Nationally, crime rates have dropped the past two years, even as the country suffers through a deep recession.
In Waco, the picture is better, too, with plummeting crime rates in both 2008 and 2009. But whether it’s Waco or the national crime rate, experts are having a hard time figuring out why fewer people are breaking the law.
“The fact that the crime rates are going down when the economy goes down, that just doesn’t make a lot of sense to me,” Baylor University economics professor Tom Kelly said.
Likewise, Baylor sociology professor Sung Joon Jang said that “explaining, or even predicting, crime trends is really, really tricky business. . . . It’s difficult to not only predict but also hard to say even in hindsight.”
Jang said sociologists and criminologists face the same problems when analyzing crime data.
“There are so many things at work that make it almost impossible to come up with a really solid explanation, so what criminologists usually talk about is the best guess. In general, ‘What is the best guess?’ ” Jang said.
Nationally, property crimes fell by 6.1 percent and violent crimes by 4.4 percent in the first half of 2009, according to the FBI’s uniform crime report. The murder rate dropped 10 percent in the first six months of 2009, the most recent national figures available.
During that same time frame in Waco, the drop was even more significant. Property crimes dropped 11.2 percent in the first six months of 2009, and murders fell nearly 43 percent.
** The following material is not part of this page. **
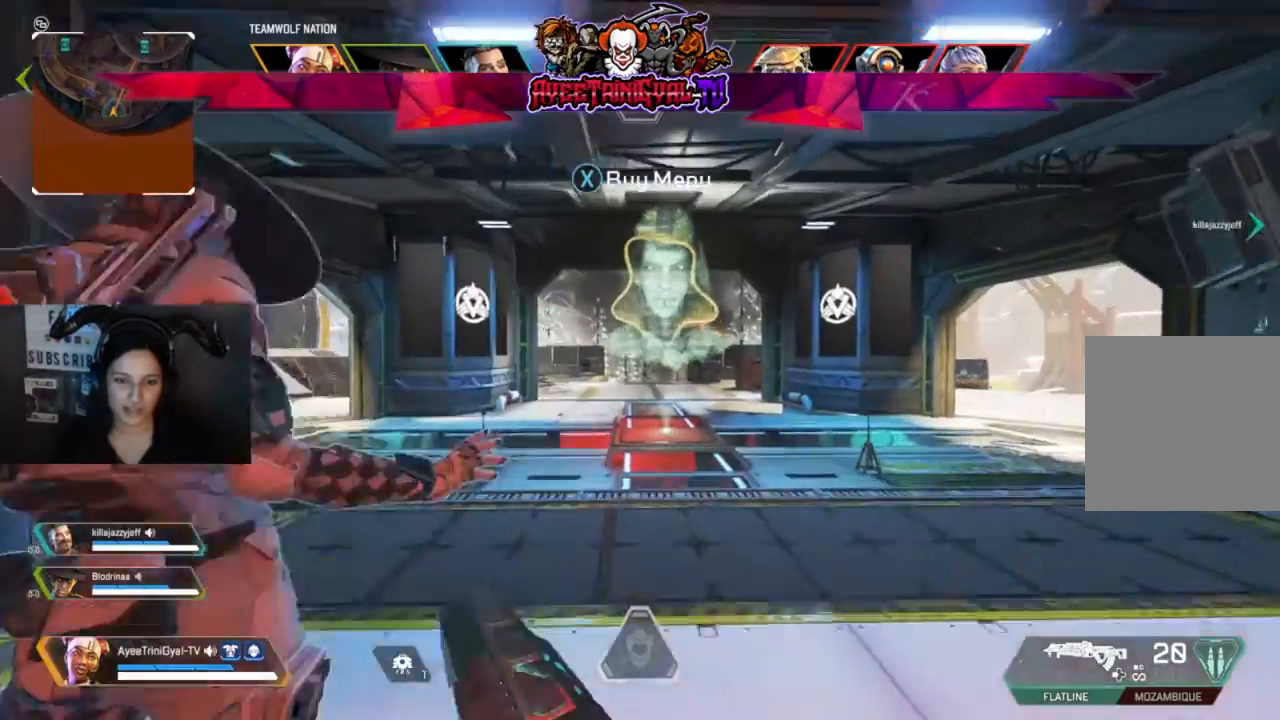
{"buttons": [], "left_stick": "up", "right_stick": "center", "events": [[67, "L3", "up"]]}
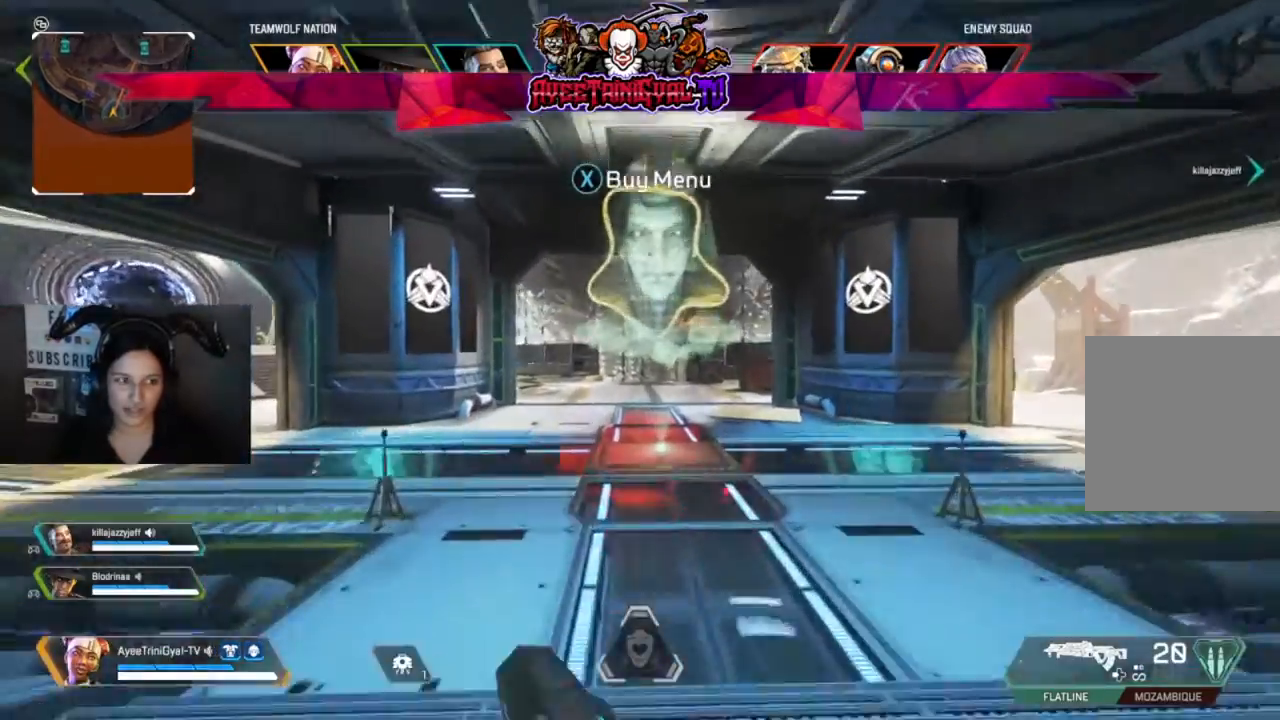
{"buttons": [], "left_stick": "up", "right_stick": "right", "events": [[467, "right_stick", "right"]]}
For all of 2009, property crimes in Waco dropped nearly 3.5 percent from the 2008 tally — 8,142 reported incidents versus 8,435 in 2008. Those crimes include burglary of vehicles, habitations, buildings and machines; robberies; thefts and fraud; and stolen vehicles.
The murder rate in Waco fell 27.3 percent in 2009 from 2008, from 11 cases to eight.
Waco police, like police all across the country, are hesitant to take all the credit for falling crime rates, much as they are disinclined to take the blame when crime increases.
Waco Police Department Sgt. Melvin Roseborough is also at a loss to explain why crime in Waco has gone down during difficult financial times. He pointed to several possible contributors, including new equipment and technology and the possibility that people being out of work could mean more people in their homes, watching their neighborhoods.
But those were just guesses, he said. For the most part, Roseborough said, policing tends to be “reactive.”
“We usually come along after the fact (when a crime is reported),” Roseborough said. “But there is more technology available to citizens, too, like alarms and ways of protecting their vehicles and homes. Like with car thefts, there’s more technology available to prevent cars from being stolen in the first place.
“So, does that have anything to do with it? I’d say it probably does, but I’m not an expert on that.”
Roseborough said he hasn’t heard Waco police talking about any particular crimes being up or down.
“For us, it’s pretty much been business as usual,” he said.
The relative stability of Waco’s economy, Kelly said, is another possible factor. He noted that in 2008 more than $400 million in bond issues were passed, which led to job creation in the construction industry, which “has kind of helped as a stabilizer in our economy.”
“In Waco, we had two things,” Kelly said. “One, the bubble didn’t build up and it didn’t break. At the same time, all these other building projects kicked in.”
But in the end, Kelly said falling crime rates in troubled economic times is puzzling.
“Maybe crime prevention is improving,” he said. “Maybe there’s more community-based policing. Or, maybe there’s just a general attitude of, ‘Hey, we’re all in this together,’ and everybody’s worse off, except the rich bankers on Wall Street, which doesn’t affect Waco.
“I can’t explain exactly what it’s all about, but I know there’s a lot of different elements that probably come into play.”